WHAT YOU SHOULD DO. Somewhere below are a line with "middle pip: (121, 166)" and a later line with "pinky tip: (107, 193)". Output exactly those lines and all lines between them.

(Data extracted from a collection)
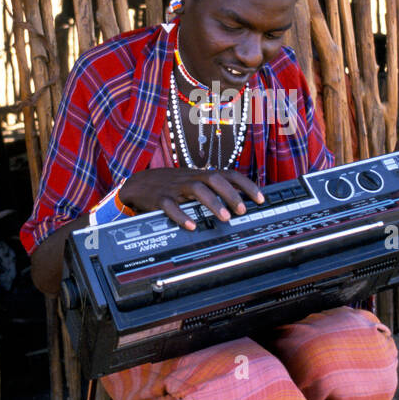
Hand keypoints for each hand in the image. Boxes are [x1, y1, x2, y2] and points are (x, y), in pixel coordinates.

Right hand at [119, 167, 264, 230]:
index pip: (228, 174)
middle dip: (230, 193)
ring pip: (196, 189)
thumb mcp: (194, 182)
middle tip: (242, 210)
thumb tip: (241, 199)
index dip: (246, 185)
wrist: (138, 183)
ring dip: (213, 203)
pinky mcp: (160, 199)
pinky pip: (171, 205)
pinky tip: (191, 225)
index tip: (260, 198)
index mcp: (201, 175)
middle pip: (214, 178)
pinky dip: (181, 216)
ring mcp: (175, 187)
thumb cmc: (171, 184)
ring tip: (225, 218)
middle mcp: (190, 178)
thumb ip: (214, 189)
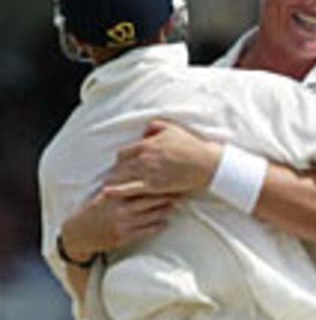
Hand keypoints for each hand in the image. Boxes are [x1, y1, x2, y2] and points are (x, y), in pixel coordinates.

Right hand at [61, 183, 174, 258]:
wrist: (78, 234)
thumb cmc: (94, 211)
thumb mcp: (104, 195)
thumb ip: (120, 186)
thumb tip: (138, 173)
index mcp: (114, 195)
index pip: (139, 185)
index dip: (156, 181)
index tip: (170, 176)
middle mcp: (119, 208)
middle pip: (148, 199)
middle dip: (166, 195)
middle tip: (181, 189)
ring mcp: (122, 224)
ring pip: (149, 215)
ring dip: (165, 210)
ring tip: (179, 204)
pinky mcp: (123, 238)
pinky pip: (145, 231)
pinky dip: (157, 226)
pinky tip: (166, 222)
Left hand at [107, 119, 221, 194]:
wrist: (204, 163)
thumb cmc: (189, 145)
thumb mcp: (171, 128)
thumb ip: (153, 127)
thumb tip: (143, 133)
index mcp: (146, 144)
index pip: (123, 153)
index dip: (120, 160)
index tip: (121, 165)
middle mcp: (144, 158)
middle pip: (121, 166)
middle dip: (116, 172)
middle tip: (113, 177)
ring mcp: (148, 172)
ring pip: (123, 176)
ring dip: (114, 181)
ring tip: (107, 186)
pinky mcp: (153, 186)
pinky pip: (130, 189)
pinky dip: (117, 191)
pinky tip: (107, 193)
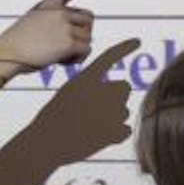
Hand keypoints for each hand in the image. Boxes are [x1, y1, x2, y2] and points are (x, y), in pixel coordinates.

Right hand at [0, 0, 102, 71]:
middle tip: (65, 46)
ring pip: (88, 37)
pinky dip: (78, 59)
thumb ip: (52, 24)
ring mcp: (64, 25)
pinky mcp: (69, 42)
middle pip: (88, 19)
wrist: (6, 54)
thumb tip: (75, 38)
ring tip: (57, 55)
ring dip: (78, 49)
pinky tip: (62, 61)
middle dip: (82, 33)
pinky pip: (86, 50)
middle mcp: (59, 12)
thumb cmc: (15, 46)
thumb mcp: (31, 25)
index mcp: (48, 5)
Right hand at [28, 38, 137, 164]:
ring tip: (91, 127)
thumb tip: (114, 90)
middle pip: (123, 88)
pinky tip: (98, 138)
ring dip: (113, 119)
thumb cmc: (53, 119)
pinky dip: (116, 135)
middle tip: (95, 111)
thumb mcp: (68, 95)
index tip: (138, 41)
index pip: (107, 59)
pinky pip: (125, 130)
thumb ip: (90, 89)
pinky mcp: (112, 132)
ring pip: (124, 111)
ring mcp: (106, 112)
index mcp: (84, 80)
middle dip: (115, 97)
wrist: (46, 143)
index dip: (123, 48)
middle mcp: (97, 91)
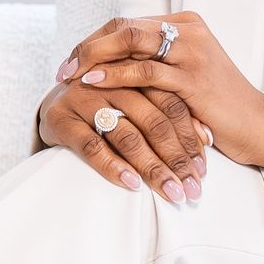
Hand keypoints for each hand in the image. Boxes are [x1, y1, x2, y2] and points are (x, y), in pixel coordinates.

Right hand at [36, 31, 211, 203]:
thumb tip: (210, 136)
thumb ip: (168, 113)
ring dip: (153, 168)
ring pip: (127, 136)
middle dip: (177, 159)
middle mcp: (109, 81)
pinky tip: (133, 185)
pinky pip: (91, 146)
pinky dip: (113, 166)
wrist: (53, 105)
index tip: (203, 169)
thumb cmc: (108, 106)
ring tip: (172, 192)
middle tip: (193, 189)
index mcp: (135, 71)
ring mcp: (83, 99)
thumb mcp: (139, 103)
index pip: (171, 104)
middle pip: (153, 121)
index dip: (190, 137)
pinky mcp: (60, 119)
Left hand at [68, 12, 263, 177]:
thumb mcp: (183, 76)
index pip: (126, 23)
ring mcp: (193, 51)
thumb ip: (154, 63)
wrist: (256, 126)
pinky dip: (114, 75)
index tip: (71, 62)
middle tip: (63, 69)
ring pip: (131, 41)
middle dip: (88, 47)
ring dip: (94, 58)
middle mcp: (189, 30)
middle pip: (124, 27)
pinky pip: (145, 71)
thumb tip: (107, 65)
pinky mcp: (194, 77)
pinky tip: (93, 83)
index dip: (94, 41)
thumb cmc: (216, 106)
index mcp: (185, 24)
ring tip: (70, 76)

OUTPUT OF THE EXERCISE.
middle pip: (121, 166)
middle dip: (116, 172)
middle tip: (113, 177)
ring mcp: (148, 172)
ring pip: (123, 176)
ring dip: (114, 181)
ring tip: (107, 186)
pinky mcp: (153, 186)
pinky pip: (130, 189)
pinky dip: (117, 191)
pinky tip: (107, 193)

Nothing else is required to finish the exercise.